I couldn’t quite put my finger on the problem until I read the following statement from Steve Davies, managing director of Conwy Adventure Leisure: “Surfing is currently virtually inaccessible to members of the general public,” he said. “They either see black dots on the horizon from the top of a beach, or see it on TV. For the first time [at Surf Snowdonia] people will be able to watch a surfer actually travel past them from left to right and vice versa.”
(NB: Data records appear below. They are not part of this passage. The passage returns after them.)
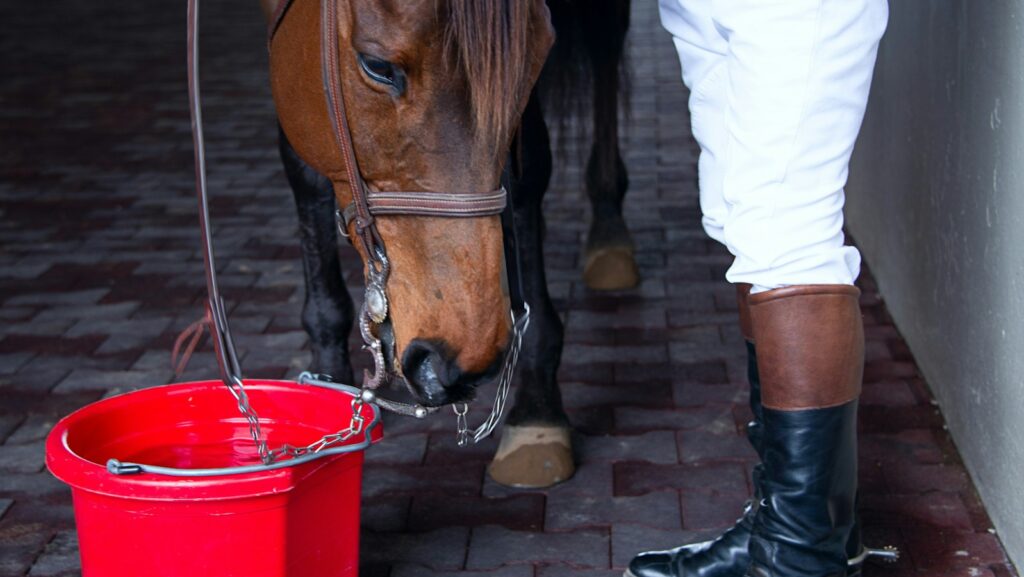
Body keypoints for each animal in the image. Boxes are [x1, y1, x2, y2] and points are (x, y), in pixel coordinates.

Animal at [267, 0, 632, 488]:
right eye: (376, 65)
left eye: (537, 57)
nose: (454, 362)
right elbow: (304, 172)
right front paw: (327, 379)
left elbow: (524, 171)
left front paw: (537, 410)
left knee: (606, 41)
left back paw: (610, 223)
Aye, there’s the rub. Most surfers I know don’t have a problem with their sport being “virtually inaccessible to the general public.” In fact, that’s one of the things they like about it. Part of surfing’s allure is the way it allows you to unplug yourself from the rest of human civilisation for a few hours. As long as you’re in the water you’re off the grid, off the map. If somebody back on land wants to talk to you – even if it’s really, really urgent – they’ll just have to stand on the beach shouting and waving until you spot them, then wait for you to make your way to shore. Surfing, almost by its definition, is something that happens “out there”. Put it in a glass case – make it a sideshow attraction for landlubbers sipping lattes in a brand new branch of Starbucks – and you’re kinda killing the mystique.

Climbers, I suppose, went through all these emotions a generation or-so ago, when the first indoor climbing walls started springing up, and they seem to have come through the experience without too much in the way of mental scarring. In the end, climbing walls didn’t stop people climbing mountains – they just made them better at it, and I suspect the same will be true of artificial waves. Today’s premier saltwater surf spots will still be ridden in the future – it’s just that the surfers of Generation Wavegarden will be pulling tricks on them that their Luddite ancestors couldn’t even imagine.